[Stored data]
• • • •

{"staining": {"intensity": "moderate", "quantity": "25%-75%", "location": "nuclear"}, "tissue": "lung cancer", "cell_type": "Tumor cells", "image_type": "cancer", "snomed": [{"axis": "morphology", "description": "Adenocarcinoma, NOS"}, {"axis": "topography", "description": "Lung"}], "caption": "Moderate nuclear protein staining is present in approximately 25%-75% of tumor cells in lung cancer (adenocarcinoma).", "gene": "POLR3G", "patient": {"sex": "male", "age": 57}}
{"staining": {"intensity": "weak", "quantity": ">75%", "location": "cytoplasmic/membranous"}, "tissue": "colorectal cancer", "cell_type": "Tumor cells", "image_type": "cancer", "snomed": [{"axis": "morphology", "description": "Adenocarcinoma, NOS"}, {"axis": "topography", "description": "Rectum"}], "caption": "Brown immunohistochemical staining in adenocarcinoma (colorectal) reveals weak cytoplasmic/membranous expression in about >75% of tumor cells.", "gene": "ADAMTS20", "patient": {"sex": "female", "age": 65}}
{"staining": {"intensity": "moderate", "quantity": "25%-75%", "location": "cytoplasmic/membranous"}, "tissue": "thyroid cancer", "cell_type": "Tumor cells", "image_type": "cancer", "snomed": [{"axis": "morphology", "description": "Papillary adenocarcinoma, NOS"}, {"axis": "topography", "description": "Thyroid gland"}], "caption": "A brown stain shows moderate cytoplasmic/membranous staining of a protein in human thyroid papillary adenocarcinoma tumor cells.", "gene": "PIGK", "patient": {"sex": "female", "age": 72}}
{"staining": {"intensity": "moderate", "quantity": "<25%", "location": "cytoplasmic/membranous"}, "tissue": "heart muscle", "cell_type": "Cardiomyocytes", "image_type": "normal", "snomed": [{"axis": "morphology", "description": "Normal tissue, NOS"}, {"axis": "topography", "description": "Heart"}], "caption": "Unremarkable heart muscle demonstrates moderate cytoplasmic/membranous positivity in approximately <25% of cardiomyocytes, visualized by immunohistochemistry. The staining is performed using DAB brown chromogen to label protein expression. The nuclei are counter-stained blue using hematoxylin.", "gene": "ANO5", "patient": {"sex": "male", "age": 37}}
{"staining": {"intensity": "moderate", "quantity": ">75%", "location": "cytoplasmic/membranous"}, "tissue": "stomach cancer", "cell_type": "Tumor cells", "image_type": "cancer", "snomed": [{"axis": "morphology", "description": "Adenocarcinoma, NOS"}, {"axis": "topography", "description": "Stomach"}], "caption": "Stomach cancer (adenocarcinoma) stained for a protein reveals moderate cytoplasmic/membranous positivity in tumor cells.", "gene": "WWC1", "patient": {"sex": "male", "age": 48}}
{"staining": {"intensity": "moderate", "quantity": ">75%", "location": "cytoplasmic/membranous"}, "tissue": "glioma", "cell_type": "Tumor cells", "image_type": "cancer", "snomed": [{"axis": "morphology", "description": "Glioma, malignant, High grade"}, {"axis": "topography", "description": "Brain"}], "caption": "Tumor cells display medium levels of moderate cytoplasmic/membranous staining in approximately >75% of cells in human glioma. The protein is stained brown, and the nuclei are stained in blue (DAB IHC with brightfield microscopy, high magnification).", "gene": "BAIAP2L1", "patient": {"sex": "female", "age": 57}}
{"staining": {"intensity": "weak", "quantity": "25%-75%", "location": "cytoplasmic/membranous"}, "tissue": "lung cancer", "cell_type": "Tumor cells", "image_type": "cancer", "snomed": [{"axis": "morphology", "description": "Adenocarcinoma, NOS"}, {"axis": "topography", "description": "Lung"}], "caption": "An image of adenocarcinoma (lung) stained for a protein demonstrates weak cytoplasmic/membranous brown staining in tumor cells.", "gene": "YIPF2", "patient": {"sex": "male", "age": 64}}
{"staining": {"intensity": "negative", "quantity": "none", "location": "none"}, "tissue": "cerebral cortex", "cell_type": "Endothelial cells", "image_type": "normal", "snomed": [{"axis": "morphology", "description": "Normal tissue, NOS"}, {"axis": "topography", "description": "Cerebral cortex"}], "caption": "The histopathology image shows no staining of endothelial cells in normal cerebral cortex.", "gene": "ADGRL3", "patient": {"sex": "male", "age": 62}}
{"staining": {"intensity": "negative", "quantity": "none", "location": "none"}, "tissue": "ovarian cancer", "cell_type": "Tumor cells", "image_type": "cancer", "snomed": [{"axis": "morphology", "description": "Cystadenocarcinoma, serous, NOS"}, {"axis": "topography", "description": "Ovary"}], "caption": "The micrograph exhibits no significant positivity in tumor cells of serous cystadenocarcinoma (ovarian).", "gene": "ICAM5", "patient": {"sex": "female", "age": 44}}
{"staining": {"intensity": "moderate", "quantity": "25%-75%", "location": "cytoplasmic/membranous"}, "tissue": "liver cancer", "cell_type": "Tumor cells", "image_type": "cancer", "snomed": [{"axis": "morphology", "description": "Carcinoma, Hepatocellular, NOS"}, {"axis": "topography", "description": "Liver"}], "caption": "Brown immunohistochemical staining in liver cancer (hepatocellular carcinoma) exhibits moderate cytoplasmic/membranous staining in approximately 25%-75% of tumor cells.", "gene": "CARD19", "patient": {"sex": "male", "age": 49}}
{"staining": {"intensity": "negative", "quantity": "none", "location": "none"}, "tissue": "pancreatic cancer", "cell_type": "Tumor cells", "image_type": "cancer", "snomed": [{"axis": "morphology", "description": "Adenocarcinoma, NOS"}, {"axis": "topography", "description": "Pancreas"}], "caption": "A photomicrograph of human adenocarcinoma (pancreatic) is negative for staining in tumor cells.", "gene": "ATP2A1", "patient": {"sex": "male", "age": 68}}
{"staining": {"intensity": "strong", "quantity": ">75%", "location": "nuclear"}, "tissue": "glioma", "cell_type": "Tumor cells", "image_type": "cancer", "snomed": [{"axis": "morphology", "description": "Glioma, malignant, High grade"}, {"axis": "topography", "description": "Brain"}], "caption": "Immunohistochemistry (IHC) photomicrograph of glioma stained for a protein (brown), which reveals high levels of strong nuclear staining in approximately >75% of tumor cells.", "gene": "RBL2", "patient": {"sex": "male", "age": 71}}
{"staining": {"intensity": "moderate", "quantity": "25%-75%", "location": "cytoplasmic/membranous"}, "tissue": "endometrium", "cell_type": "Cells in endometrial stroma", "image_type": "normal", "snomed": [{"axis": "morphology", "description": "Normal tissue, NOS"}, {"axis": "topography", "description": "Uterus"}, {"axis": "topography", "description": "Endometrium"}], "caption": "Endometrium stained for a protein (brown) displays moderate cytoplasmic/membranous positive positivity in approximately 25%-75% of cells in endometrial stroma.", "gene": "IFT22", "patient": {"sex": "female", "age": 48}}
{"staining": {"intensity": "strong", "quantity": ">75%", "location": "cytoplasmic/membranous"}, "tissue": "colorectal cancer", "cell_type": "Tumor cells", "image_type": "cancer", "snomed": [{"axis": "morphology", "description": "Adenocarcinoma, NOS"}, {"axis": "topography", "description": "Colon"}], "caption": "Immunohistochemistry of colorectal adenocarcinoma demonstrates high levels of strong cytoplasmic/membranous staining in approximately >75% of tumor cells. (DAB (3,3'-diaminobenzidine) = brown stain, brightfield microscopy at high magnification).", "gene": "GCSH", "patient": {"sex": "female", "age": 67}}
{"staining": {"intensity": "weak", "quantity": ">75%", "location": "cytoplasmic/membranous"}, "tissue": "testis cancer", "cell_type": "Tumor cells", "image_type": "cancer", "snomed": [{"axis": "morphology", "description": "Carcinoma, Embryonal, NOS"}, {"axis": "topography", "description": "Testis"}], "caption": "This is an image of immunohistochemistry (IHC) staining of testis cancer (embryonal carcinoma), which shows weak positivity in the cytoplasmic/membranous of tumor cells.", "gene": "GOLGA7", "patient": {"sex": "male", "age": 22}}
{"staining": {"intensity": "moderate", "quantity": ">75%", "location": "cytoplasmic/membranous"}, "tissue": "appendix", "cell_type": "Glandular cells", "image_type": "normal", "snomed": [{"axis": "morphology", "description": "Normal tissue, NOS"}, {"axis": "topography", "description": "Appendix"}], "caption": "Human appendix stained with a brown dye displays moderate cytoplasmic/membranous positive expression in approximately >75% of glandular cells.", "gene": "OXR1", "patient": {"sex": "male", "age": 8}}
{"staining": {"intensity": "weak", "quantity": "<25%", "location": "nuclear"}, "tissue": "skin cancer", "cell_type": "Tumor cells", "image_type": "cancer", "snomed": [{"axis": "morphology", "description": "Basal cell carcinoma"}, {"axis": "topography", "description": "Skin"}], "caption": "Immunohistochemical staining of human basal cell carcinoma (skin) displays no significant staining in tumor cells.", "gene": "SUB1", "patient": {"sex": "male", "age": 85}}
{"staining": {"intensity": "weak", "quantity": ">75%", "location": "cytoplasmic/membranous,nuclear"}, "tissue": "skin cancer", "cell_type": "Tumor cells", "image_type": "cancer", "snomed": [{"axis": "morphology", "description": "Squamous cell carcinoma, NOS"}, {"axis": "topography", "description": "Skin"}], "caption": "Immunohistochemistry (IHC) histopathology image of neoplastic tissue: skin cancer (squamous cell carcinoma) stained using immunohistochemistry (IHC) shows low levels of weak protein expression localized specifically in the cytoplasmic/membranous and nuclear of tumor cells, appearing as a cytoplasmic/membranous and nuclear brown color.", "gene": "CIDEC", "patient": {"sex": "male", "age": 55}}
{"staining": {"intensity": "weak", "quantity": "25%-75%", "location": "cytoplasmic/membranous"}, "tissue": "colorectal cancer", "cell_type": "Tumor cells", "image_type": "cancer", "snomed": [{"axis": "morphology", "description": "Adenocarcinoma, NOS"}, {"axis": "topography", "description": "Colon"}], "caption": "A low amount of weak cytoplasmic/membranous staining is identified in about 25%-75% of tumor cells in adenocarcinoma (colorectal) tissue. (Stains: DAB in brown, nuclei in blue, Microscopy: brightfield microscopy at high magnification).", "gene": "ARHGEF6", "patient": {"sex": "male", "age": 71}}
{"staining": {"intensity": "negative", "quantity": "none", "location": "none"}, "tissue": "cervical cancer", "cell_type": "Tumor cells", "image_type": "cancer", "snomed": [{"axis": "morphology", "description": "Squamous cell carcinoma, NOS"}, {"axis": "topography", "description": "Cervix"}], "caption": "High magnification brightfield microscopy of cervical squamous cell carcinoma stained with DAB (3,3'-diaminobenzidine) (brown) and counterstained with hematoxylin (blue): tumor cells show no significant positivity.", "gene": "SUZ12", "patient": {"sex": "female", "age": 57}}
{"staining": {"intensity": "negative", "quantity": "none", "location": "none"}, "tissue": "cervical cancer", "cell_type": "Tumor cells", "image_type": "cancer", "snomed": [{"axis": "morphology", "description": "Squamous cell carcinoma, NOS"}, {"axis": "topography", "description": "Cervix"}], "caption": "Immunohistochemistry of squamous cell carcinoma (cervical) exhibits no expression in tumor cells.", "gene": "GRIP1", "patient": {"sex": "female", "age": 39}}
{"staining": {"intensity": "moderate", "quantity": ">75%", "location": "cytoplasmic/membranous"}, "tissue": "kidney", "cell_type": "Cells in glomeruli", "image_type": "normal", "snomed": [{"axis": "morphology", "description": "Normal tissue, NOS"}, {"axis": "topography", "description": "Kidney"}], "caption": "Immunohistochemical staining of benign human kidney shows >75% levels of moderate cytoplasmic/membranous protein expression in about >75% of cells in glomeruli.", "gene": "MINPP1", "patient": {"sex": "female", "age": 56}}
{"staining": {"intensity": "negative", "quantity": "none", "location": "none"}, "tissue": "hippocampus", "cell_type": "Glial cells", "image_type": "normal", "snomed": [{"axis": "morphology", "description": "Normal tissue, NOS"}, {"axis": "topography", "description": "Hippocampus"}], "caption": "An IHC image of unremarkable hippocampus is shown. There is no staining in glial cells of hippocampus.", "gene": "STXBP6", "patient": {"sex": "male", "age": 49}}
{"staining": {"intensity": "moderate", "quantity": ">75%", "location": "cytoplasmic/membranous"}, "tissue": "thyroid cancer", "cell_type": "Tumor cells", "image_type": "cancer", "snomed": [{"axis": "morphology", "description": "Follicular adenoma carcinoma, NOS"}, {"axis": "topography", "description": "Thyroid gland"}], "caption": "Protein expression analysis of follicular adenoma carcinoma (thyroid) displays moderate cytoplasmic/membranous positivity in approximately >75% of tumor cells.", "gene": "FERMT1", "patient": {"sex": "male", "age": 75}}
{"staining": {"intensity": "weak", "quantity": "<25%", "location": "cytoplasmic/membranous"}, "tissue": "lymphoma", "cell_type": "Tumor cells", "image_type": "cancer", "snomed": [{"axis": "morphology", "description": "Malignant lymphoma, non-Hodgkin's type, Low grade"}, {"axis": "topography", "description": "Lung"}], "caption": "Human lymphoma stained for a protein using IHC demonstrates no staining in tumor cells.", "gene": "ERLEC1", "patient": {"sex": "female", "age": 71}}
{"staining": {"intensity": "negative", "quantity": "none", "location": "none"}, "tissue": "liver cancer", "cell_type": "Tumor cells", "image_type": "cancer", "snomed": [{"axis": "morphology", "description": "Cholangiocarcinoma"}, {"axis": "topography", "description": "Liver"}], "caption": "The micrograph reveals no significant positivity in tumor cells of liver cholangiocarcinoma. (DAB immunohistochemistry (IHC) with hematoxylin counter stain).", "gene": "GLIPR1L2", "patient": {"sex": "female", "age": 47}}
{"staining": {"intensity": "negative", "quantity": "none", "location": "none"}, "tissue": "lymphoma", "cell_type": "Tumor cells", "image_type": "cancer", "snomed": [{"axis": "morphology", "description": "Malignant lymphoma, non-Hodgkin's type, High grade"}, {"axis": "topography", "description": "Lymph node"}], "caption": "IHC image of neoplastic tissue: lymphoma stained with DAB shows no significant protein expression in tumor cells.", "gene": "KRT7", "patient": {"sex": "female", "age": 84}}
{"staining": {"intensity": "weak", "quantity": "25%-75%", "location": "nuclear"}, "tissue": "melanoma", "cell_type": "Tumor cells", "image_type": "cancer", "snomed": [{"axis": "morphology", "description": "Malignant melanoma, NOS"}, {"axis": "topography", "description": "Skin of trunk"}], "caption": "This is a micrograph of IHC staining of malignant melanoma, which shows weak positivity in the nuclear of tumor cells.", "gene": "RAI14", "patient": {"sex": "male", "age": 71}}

• • • •

_Problem_. Only the lines above starting with the one with "image of unremarkable" and going through the one with "non-Hodgkin's type, Low" are to be copied, word for word and with both ends kept.

_Finished task_.
{"staining": {"intensity": "negative", "quantity": "none", "location": "none"}, "tissue": "hippocampus", "cell_type": "Glial cells", "image_type": "normal", "snomed": [{"axis": "morphology", "description": "Normal tissue, NOS"}, {"axis": "topography", "description": "Hippocampus"}], "caption": "An IHC image of unremarkable hippocampus is shown. There is no staining in glial cells of hippocampus.", "gene": "STXBP6", "patient": {"sex": "male", "age": 49}}
{"staining": {"intensity": "moderate", "quantity": ">75%", "location": "cytoplasmic/membranous"}, "tissue": "thyroid cancer", "cell_type": "Tumor cells", "image_type": "cancer", "snomed": [{"axis": "morphology", "description": "Follicular adenoma carcinoma, NOS"}, {"axis": "topography", "description": "Thyroid gland"}], "caption": "Protein expression analysis of follicular adenoma carcinoma (thyroid) displays moderate cytoplasmic/membranous positivity in approximately >75% of tumor cells.", "gene": "FERMT1", "patient": {"sex": "male", "age": 75}}
{"staining": {"intensity": "weak", "quantity": "<25%", "location": "cytoplasmic/membranous"}, "tissue": "lymphoma", "cell_type": "Tumor cells", "image_type": "cancer", "snomed": [{"axis": "morphology", "description": "Malignant lymphoma, non-Hodgkin's type, Low grade"}, {"axis": "topography", "description": "Lung"}], "caption": "Human lymphoma stained for a protein using IHC demonstrates no staining in tumor cells.", "gene": "ERLEC1", "patient": {"sex": "female", "age": 71}}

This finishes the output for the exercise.